How should large pension funds, for example, reconcile risk reports from their network of custodian banks with reports from investment managers and custodians? That responsibility falls squarely on the client, not the custodian bank delivering the information.
One successful model is State Street’s acquisition of Askari Software to handle securities lending risk. Peter Davies, president of Askari, notes that while clients are “keen to have something,” it is still murky “what the specific risks are that we are trying to measure, let alone who is doing it.” He says that Askari and State Street are taking the approach that the problem is bigger than a single custodian. Askari is developing risk measurement reporting systems for State Street clients that use available State Street data but also allow the client to integrate other information on holdings, valuations, liabilities and so on. “By working with State Street, Askari can provide a significant up-front solution for the client that justifies adding the other information sources. We can provide fast results from one of the world’s largest custodians while keeping an open platform—the best of both worlds.”
Elisa Spain, president of Chicago-based EKS Consulting, sees a fragmented marketplace in which custodians offer a variety of different risk measurement and reporting services. As a result, she explains, performing risk analysis is not easy. One solution, however, may lie in the growing trend toward treating portfolios as businesses: Risk analysis tools can be a way to understand a business better since they see deeper into and across portfolios. She offers the example of a money manager who had a mandate to hedge the Standard & Poor’s 500. When the client ran risk tests against the hedge, the mandate was rescinded. The hedging strategy changed the entire portfolio when it was tested against risk-reporting tools. “Clients need to use total risk analysis to understand their own portfolios better—not just market risk, but operational, credit, accounting and every other risk a smart business would constantly monitor,” she says.
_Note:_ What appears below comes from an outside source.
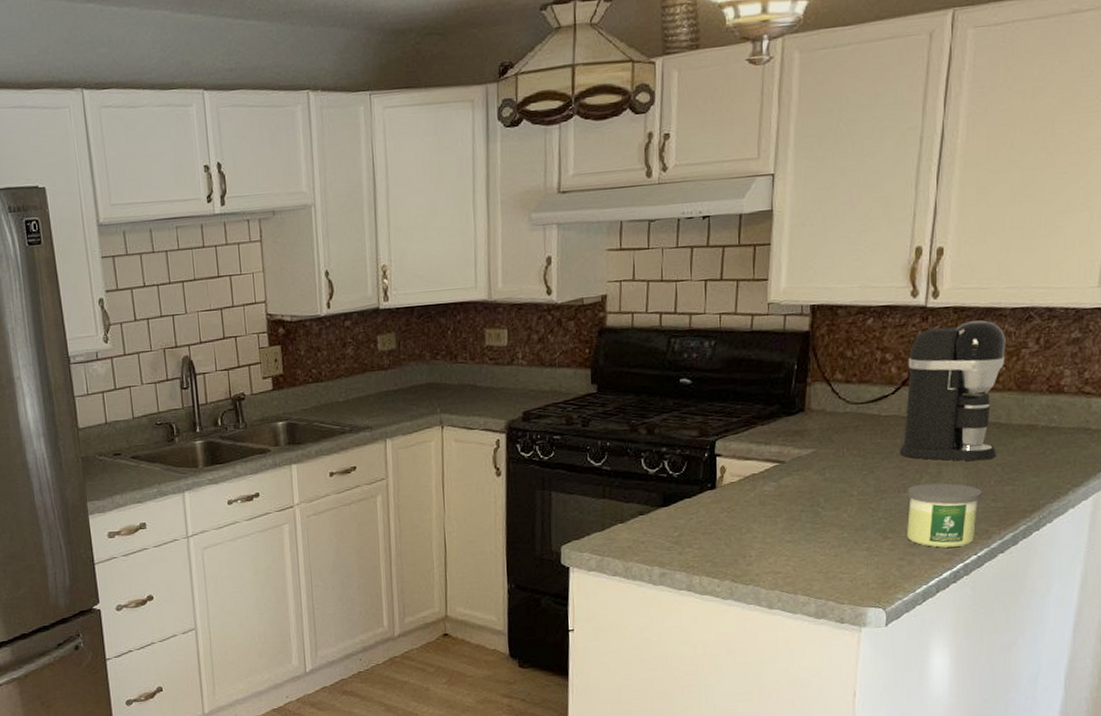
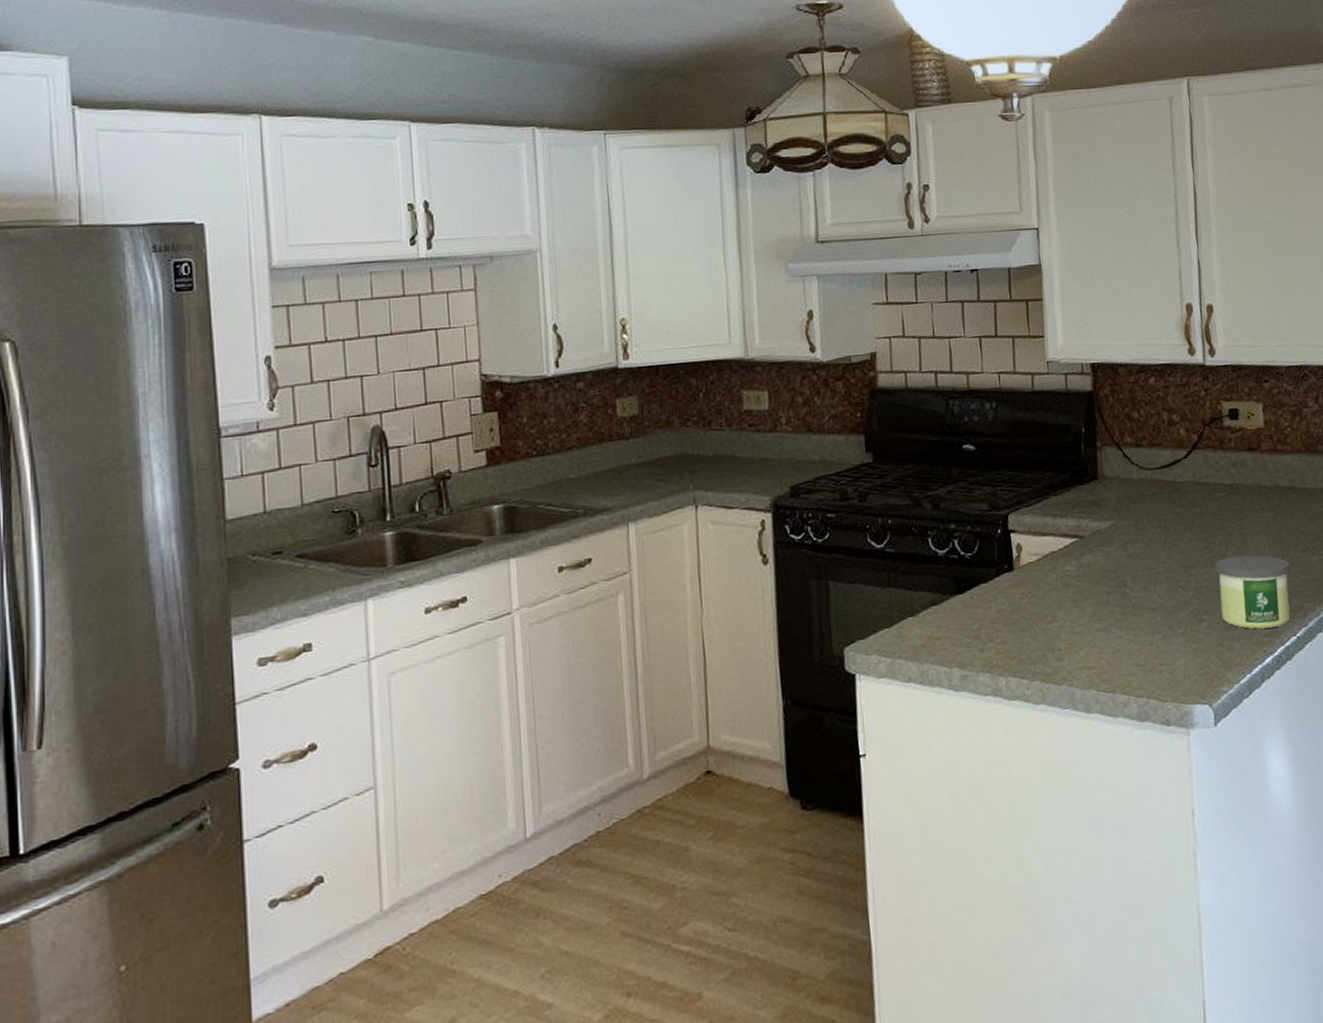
coffee maker: present [899,320,1006,461] -> none [1195,379,1297,530]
| We want CLIENTS to be able to compare every ASPECT of every MARKET, whether it’s foreign
exchange, payment, registration or settlement.
Gillian Van Schaick
Chase Global Investor Services |
Chase’s Van Schaick hopes to take this approach one step further. “We intend to continue to benchmark best and worst practices everywhere around the world,” she says. “We want clients to be able to compare every aspect of every market, whether it’s foreign exchange, payment, registration or settlement. We want our clients to be able to compare countries across a spectrum, so they can see Morocco vs. the United Kingdom, for example.”
That may well be the Holy Grail of risk analysis. But will custodians adopt it, and will their clients accept the rethinking that would accompany it? Thus far, investors have been content with a fragmented view of the risks in their portfolios. That places them far from the enormous efforts of the major dealers to consolidate enterprise-wide risk.
Making risk as intuitive as other parts of the investment decision is a part of the “educational hurdle,” explains Guy Coughlin, head of portfolio research at JP Morgan. Coughlin says that investment managers have an “intuitive feel for the return side of a business decision,” but not so for risk.
“Right now, education is the answer, but there are not enough dedicated forums” on the subject, concludes Deutsche Bank’s Nederlof. “Improving one’s ability to attach risk information to the investment decision is the key. Over time, I think the whole process will get easier and easier.”